* _Your objective_
The entries below contain pictures. Write out only the lines from the line with "middle mcp: (456, 403)" up to and including the line with "middle pip: (116, 138)", exactly, without them.

────────────────────

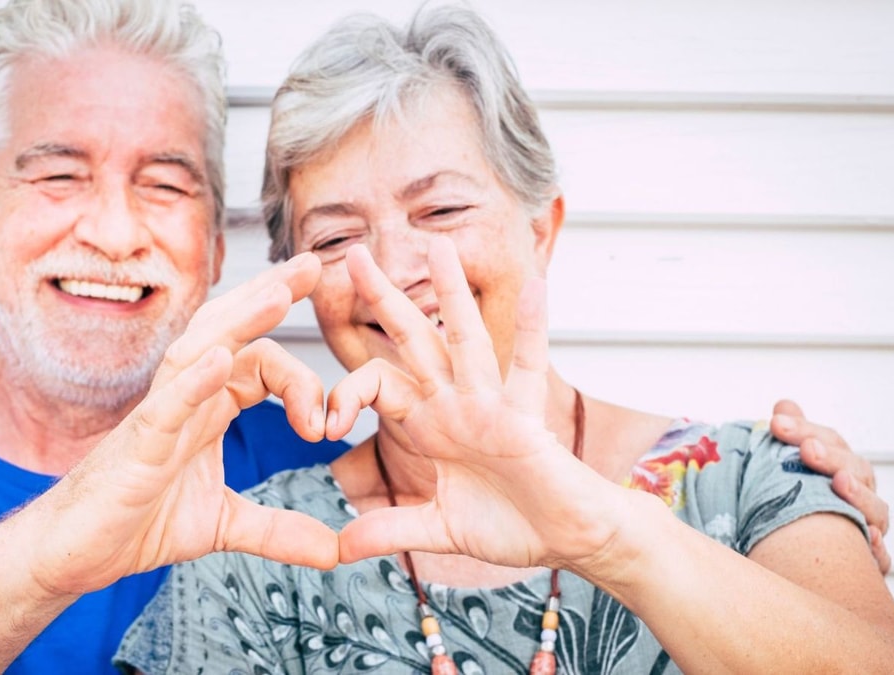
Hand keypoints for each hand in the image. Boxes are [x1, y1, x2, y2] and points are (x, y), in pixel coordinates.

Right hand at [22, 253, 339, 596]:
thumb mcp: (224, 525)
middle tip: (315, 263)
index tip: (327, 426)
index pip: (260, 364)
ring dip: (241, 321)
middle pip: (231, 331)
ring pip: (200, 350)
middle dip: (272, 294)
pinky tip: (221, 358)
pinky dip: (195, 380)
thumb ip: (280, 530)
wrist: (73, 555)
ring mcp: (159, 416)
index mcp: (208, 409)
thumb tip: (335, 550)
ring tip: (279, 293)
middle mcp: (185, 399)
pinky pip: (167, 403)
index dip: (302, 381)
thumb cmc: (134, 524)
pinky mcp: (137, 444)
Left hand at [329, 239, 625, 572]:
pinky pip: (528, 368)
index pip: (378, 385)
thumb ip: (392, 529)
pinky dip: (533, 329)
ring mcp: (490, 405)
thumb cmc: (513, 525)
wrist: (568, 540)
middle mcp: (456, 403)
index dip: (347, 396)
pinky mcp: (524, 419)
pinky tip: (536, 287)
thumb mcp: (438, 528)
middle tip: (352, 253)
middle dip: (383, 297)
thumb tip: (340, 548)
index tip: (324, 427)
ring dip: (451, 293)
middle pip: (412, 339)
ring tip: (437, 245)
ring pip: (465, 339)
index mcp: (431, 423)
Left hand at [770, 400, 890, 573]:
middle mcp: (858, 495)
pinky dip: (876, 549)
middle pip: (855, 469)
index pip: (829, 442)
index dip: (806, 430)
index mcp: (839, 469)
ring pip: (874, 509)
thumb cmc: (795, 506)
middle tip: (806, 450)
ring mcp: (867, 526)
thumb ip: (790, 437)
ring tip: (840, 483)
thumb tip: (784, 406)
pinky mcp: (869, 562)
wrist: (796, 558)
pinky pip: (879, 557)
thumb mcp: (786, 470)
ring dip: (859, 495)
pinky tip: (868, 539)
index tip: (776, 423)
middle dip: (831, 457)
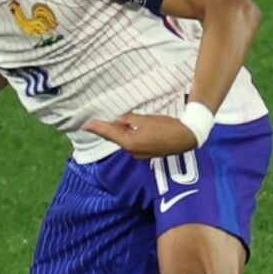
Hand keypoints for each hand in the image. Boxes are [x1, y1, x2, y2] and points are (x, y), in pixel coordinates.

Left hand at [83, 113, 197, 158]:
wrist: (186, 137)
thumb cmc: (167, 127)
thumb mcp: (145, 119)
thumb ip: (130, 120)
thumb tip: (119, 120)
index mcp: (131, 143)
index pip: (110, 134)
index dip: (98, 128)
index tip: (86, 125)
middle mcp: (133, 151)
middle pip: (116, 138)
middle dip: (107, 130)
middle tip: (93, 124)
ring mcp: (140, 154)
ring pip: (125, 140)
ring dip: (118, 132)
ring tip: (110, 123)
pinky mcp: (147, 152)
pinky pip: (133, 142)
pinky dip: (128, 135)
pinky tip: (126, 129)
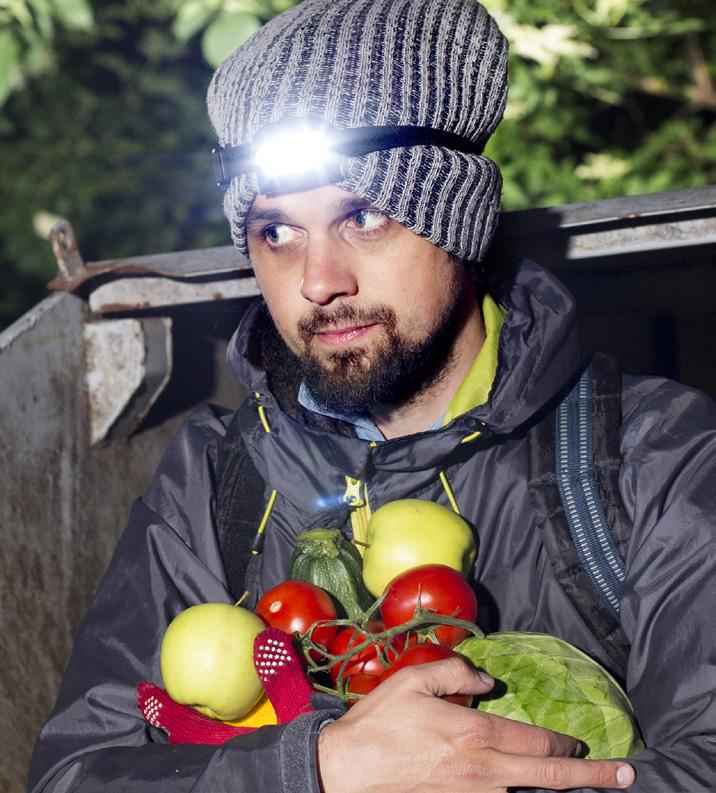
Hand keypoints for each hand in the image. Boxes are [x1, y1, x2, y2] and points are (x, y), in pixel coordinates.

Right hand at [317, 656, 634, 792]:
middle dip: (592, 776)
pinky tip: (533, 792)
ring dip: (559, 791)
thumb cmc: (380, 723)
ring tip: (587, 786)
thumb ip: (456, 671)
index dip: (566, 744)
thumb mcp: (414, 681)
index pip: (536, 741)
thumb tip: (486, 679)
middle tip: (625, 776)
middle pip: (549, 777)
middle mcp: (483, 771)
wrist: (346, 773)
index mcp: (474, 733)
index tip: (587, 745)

────────────────────

* _Your solution_
middle mcp: (456, 403)
index dip: (347, 396)
pinky mcp: (524, 419)
pinky tip: (536, 287)
thumb mcp: (438, 528)
middle tip: (352, 253)
middle dip: (383, 297)
thumb tip: (340, 548)
index tip: (324, 427)
ring dip: (451, 293)
middle pip: (412, 339)
ring tip: (437, 245)
ring pip: (465, 339)
index mcp: (431, 423)
Left hand at [770, 400, 890, 573]:
middle mcp: (858, 495)
pinky dip: (876, 549)
middle pip: (855, 469)
index pip: (829, 442)
index dip: (806, 430)
index mcp: (839, 469)
ring pip: (874, 509)
thumb cmc: (795, 506)
middle tip: (806, 450)
ring mcp: (867, 526)
thumb ip: (790, 437)
ring tip: (840, 483)
thumb tip: (784, 406)
pinky mcp: (869, 562)
wrist: (796, 558)
pinky pip: (879, 557)
thumb mcp: (786, 470)
ring dip: (859, 495)
pinky tip: (868, 539)
index tip: (776, 423)
middle dip: (831, 457)
Hand keypoints for each hand in the image. Boxes are [x1, y1, x2, y2] and points are (x, y), in pixel coordinates.

Left hand at [83, 113, 197, 158]:
wrist: (186, 137)
thumb cmc: (167, 127)
thumb mcp: (145, 119)
thumb ip: (130, 120)
thumb tip: (119, 120)
index mcp: (131, 143)
index pip: (110, 134)
index dip: (98, 128)
index tip: (86, 125)
middle mcp: (133, 151)
middle pip: (116, 138)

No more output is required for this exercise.